Segment Open

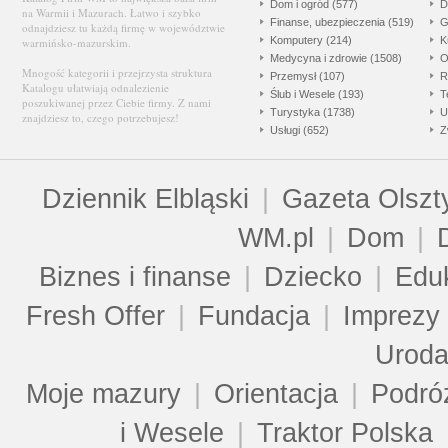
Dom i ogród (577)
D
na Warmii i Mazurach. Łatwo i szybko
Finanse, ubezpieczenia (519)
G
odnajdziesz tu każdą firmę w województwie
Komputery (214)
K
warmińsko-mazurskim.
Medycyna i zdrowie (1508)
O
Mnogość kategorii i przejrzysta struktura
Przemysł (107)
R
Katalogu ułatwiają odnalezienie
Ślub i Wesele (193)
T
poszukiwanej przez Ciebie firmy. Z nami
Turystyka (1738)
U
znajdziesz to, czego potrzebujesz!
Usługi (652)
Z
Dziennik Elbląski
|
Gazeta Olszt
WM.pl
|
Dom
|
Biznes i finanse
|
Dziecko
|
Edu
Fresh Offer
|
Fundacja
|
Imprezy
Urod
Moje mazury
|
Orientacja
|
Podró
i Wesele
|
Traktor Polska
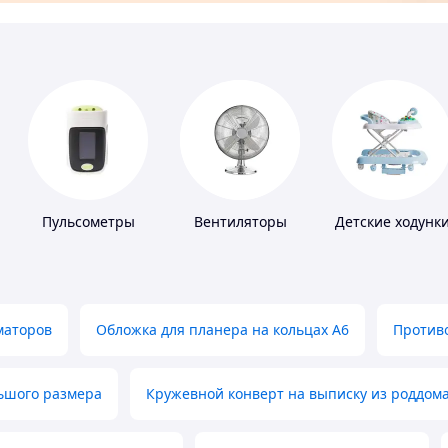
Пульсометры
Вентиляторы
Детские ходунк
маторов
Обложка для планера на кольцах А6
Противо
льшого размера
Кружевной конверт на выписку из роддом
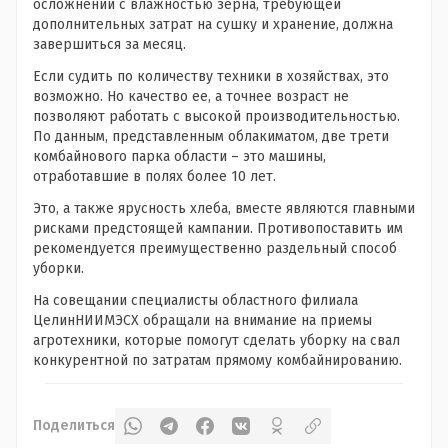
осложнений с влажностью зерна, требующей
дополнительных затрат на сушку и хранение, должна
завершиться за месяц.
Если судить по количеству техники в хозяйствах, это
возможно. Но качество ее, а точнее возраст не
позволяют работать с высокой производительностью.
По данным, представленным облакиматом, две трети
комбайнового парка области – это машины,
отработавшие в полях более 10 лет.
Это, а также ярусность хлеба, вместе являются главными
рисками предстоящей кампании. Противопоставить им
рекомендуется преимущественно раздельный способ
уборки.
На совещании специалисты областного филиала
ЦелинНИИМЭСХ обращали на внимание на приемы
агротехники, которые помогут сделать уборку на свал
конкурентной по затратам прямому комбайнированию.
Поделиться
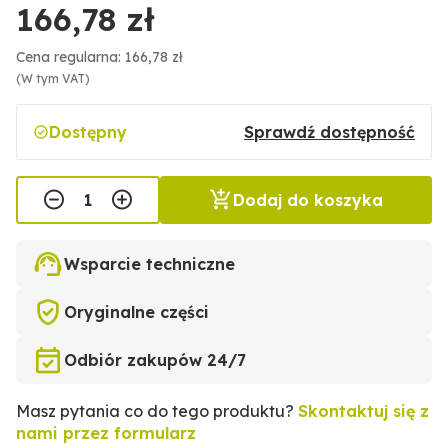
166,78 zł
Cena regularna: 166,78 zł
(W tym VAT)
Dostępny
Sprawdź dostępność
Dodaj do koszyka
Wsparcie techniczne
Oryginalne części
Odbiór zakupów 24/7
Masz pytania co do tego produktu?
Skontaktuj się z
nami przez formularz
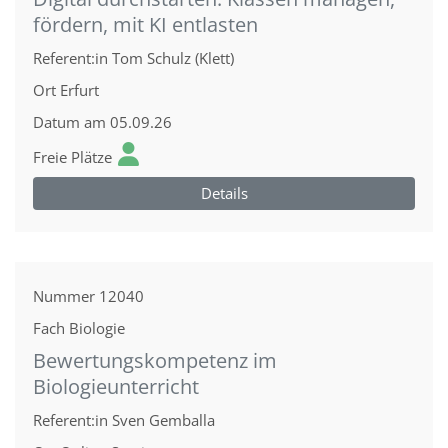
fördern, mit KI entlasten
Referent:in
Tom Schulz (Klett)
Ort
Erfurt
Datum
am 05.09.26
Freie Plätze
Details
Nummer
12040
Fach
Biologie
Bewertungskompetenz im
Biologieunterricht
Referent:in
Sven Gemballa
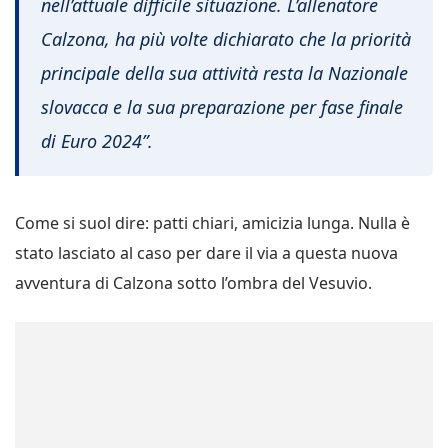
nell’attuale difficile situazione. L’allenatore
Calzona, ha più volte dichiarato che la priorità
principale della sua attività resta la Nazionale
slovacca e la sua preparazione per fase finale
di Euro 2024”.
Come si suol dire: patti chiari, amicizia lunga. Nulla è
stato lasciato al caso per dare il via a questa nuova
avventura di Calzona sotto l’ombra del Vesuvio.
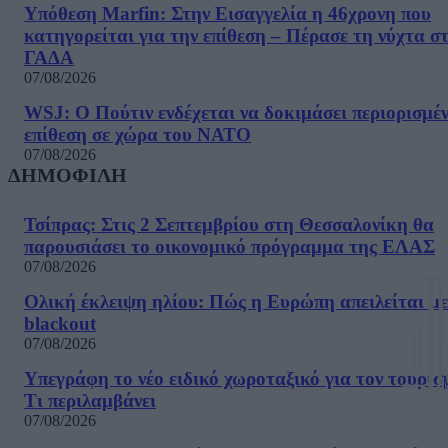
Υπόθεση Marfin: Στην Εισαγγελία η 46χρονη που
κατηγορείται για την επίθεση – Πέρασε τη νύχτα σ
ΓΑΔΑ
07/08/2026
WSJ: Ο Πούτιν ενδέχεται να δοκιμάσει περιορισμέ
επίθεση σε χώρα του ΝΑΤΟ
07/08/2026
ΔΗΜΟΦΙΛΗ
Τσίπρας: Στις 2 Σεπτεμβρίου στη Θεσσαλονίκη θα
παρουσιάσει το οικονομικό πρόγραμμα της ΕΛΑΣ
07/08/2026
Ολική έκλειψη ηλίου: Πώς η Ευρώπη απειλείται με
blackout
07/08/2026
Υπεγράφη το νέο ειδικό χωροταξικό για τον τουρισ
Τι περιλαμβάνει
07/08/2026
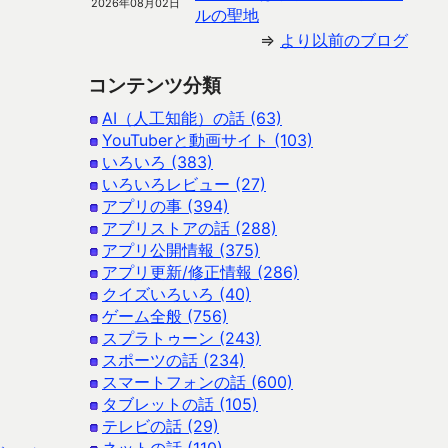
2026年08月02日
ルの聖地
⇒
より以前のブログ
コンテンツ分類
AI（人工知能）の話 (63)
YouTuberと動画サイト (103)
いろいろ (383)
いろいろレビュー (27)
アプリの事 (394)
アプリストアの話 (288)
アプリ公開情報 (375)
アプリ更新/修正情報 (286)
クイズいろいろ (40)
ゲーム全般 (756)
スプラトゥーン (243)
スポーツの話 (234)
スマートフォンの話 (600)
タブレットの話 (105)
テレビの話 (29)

Segment Closed
Segment Open

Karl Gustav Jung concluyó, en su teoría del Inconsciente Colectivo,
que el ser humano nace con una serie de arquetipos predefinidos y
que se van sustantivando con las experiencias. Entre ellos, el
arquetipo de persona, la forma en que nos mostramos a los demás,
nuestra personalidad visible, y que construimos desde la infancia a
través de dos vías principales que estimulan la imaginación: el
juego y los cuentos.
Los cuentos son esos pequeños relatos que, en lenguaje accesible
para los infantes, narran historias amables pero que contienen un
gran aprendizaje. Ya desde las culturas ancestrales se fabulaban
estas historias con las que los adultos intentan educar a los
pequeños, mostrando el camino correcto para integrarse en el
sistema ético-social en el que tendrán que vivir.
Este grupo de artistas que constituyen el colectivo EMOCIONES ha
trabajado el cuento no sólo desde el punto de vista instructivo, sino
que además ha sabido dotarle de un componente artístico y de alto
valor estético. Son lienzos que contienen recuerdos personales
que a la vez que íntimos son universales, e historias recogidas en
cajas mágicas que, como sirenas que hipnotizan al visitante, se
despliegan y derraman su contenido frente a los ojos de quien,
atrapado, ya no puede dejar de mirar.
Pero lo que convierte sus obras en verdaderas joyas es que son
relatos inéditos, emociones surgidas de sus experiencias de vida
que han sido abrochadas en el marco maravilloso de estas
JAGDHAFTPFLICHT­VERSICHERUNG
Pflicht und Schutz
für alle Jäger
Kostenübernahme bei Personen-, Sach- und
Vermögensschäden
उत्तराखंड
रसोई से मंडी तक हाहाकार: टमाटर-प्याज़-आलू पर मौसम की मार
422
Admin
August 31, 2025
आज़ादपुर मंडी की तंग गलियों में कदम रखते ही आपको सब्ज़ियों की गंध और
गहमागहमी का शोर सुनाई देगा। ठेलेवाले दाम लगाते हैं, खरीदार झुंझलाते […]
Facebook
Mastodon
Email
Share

Segment Closed

**ASSIGNMENT**
Which of the lines above carry the string "cuentos"? Pick them out and copy them.

**COMPLETED EXERCISE**
juego y los cuentos.
Los cuentos son esos pequeños relatos que, en lenguaje accesible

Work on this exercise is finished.